Adam Smith's Theory of Probability and the Roles of Risk and Uncertainty in Economic Decision Making
International Journal of Applied Economics and Econometrics, Volume 23, No.1 (Jan.-Mar.), 2015
23 Pages Posted: 30 Jun 2013 Last revised: 27 Jan 2015
Date Written: June 30, 2013
Adam Smith rejected the use of the mathematical laws of the calculus of probabilities because the basic information-data-knowledge provided in the real world of decision making did not allow a decision maker to specify precise, definite, exact, numerical probabilities or discover the probability distributions. This means that Smith rejected the classical interpretation of probability of La Place and the Bernoulli brothers, the limiting frequency-relative frequency interpretation of probability, and the personalist, subjectivist, psychological Bayesian approach used by all neoclassical schools of thought because all of these approaches to probability claim that ALL probabilities can be represented by a single numeral between 0 and 1 and the decision maker knows the probability distributions. Smith, like Keynes, rejects this immediately.

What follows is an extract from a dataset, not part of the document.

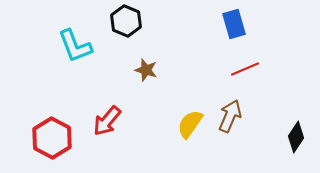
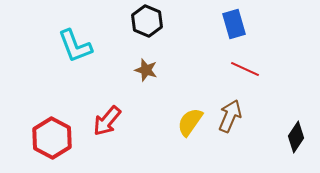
black hexagon: moved 21 px right
red line: rotated 48 degrees clockwise
yellow semicircle: moved 2 px up
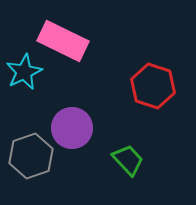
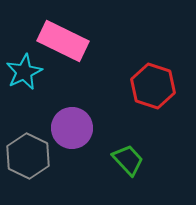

Thus, Smith’s inductive or logical concept of probability, like Keynes’s, only approaches mathematical probability in the limit. Adam Smith recognized that economic decision makers were confronted with knowledge structures that were not sharp and clear, but cloudy and amorphous. However, decision makers were still able to use the concept of probability in the weaker, interval sense of the concept of probability that was first thought to have been advocated by George Boole and later, with much greater force, by John Maynard Keynes in his two Fellowship dissertations, submitted in 1907 and 1908, respectively, and his A Treatise on Probability (1921). Instead of sharp, definite, determinate, calculated, and exact probabilistic estimates or distributions, inexact, indefinite, indeterminate, and imprecise estimates of probabilities could be derived and used so that decision makers were able to make choices among different possible options that concerned the future in a rational fashion.
An important conclusion of this paper is that it was Adam Smith who first explicitly recognized that the mathematical concept of probability is not applicable, in general, in real world decision making. Smith also rejects the normative and prescriptive roles of mathematical probability in decision making.
Adam Smith applied his approach to probability and uncertainty by analyzing the economic decisions made by human beings in choosing a particular profession and organizing various insurance markets to cover the risk of loss. Smith’s risk is however, not the standard deviation of the Normal probability distribution used by "Modern" economists, since important data/information/knowledge is missing and not available to the decision maker at the point in time that he is required to make a decision.